The NFL’s Rooney Rule, established in 2003, requires league teams to interview minority candidates for head coaching and jobs in senior football operations.

“It was groundbreaking 20 years ago, and it was enforced when it was implemented,” Kudchadkar said, but that’s no longer the case, reinforcing the need for a program like the NCMFC. 

For that reason, Locksley intentionally staffed his Board of Directors with members who have demonstrated coaching and managing success.
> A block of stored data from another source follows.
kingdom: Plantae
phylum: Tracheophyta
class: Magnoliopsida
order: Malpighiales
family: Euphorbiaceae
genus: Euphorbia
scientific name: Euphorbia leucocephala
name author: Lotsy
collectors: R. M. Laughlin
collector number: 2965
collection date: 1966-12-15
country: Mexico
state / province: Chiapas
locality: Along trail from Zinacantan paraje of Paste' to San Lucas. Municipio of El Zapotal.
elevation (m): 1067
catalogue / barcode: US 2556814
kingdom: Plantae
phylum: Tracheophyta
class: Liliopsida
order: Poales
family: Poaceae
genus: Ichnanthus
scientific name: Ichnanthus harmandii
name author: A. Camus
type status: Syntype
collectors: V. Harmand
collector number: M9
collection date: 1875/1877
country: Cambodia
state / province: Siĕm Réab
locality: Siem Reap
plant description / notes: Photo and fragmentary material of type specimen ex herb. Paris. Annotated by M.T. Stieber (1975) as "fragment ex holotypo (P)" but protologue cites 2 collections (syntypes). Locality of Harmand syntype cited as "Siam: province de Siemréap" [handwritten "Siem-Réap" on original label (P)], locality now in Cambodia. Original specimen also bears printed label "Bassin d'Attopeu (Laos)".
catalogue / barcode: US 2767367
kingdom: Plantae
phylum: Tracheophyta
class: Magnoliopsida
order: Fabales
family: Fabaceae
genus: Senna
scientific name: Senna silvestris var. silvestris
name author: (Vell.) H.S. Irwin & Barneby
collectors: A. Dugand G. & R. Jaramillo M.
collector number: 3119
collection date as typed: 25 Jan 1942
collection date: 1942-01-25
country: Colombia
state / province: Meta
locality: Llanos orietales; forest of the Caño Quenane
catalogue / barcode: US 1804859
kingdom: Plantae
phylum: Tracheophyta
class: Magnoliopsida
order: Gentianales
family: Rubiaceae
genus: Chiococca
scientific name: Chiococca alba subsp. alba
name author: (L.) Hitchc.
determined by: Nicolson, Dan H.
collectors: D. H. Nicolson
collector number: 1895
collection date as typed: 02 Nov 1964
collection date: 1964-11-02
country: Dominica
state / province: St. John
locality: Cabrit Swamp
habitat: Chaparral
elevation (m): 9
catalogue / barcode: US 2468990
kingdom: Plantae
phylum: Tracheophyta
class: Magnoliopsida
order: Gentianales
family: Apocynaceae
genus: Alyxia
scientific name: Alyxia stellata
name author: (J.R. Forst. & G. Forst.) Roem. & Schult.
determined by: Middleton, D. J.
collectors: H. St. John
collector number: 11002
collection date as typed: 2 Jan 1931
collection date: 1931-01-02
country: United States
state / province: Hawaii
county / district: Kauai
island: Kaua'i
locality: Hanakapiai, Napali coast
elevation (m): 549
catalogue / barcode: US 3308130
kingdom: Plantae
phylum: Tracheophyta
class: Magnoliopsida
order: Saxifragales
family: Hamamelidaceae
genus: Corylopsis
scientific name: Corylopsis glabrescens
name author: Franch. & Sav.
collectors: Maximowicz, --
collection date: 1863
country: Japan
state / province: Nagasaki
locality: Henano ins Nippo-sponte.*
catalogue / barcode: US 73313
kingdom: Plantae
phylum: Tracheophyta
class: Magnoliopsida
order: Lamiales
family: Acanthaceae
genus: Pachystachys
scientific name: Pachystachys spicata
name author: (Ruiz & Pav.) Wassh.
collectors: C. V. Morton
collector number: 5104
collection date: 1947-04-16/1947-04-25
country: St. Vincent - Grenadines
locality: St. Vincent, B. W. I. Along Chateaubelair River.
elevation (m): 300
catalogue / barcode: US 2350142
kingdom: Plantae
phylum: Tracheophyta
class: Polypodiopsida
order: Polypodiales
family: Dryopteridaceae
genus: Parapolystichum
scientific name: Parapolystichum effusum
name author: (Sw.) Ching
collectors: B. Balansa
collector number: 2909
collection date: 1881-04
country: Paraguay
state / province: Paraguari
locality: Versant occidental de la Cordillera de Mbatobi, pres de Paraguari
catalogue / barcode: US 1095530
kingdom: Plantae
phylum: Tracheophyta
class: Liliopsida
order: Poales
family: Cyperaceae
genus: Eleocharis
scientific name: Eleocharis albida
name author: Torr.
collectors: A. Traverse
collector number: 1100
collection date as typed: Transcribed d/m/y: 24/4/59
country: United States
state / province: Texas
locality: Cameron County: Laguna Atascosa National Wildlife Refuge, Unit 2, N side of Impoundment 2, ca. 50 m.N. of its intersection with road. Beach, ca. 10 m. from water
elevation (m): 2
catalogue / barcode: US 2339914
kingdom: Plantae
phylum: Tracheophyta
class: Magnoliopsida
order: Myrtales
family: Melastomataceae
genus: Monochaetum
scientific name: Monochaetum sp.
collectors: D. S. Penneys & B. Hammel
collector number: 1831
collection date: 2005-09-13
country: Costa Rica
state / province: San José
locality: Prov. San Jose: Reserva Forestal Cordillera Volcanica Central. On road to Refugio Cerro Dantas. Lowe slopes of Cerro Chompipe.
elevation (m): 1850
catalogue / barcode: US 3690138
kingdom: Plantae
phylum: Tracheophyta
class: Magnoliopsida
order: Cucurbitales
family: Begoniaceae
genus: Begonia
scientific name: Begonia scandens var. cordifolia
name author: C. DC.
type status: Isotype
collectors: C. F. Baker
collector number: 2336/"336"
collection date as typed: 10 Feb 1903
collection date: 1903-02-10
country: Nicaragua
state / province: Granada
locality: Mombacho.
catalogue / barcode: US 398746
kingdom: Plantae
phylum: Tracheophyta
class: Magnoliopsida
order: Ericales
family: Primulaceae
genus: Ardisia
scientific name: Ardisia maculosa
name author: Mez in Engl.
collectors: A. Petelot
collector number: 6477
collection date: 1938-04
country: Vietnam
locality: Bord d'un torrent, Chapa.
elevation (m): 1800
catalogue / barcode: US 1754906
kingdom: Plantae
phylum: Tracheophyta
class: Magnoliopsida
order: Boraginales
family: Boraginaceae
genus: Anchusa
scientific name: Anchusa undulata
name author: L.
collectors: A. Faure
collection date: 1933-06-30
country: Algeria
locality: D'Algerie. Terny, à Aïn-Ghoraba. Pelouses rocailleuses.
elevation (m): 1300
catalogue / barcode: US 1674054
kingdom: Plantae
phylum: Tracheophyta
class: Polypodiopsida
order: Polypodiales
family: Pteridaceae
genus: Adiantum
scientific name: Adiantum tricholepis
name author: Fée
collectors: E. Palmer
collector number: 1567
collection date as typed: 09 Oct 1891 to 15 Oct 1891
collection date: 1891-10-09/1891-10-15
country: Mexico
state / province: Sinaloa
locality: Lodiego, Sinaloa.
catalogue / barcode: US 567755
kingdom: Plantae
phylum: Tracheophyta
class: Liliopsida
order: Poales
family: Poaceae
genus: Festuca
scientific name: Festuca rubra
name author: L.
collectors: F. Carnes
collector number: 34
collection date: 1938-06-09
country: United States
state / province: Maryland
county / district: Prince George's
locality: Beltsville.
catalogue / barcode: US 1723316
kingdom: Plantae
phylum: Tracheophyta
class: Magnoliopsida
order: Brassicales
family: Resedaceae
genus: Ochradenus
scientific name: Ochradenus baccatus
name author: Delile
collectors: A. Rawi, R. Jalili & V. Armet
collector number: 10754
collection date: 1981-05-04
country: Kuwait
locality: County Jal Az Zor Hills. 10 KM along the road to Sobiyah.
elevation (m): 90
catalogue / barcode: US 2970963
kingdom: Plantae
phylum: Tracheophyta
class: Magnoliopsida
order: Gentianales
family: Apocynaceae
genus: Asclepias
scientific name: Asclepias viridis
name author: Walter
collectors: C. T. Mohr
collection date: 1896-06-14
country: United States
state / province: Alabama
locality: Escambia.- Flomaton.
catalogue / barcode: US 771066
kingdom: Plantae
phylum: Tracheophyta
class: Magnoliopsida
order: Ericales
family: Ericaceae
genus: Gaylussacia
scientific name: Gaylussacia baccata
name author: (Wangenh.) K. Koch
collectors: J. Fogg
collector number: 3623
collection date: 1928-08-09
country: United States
They include Pittsburgh Steelers head coach Mike Tomlin; Washington Commanders vice president of player development Doug Williams; former Alabama head coach Nick Saban; and Desiree Reed-Francois, director of athletics for the University of Nevada, Las Vegas, among other well-known names.

The NCMFC’s frequent online showcases provide an opportunity for high profile coaches to talk about their experience with lower level coaches.

“We give grants to coaches for safety equipment and field upgrades that under-resourced schools can’t afford,” Kudchadkar said, as well as scholarships for school coaches working as volunteers or under a stipend. “We’re looking for companies that want to sponsor these grants and scholarships.”

Other sports have taken notice and now run similar programs, including a wrestling program and the tennis program at Georgia Tech.

“I’m proud that we’re a Maryland company with a lot of Maryland support,” Kudchadkar said, acknowledging Under Armour as one of the NCMFC’s biggest partners. “Our trajectory is great and we’ve grown to more than 1,500 members in just over three years. We’re grateful to have a very active interactive membership platform that allows our members to engage with each other, talk about other opportunities and network to help each other achieve more success.”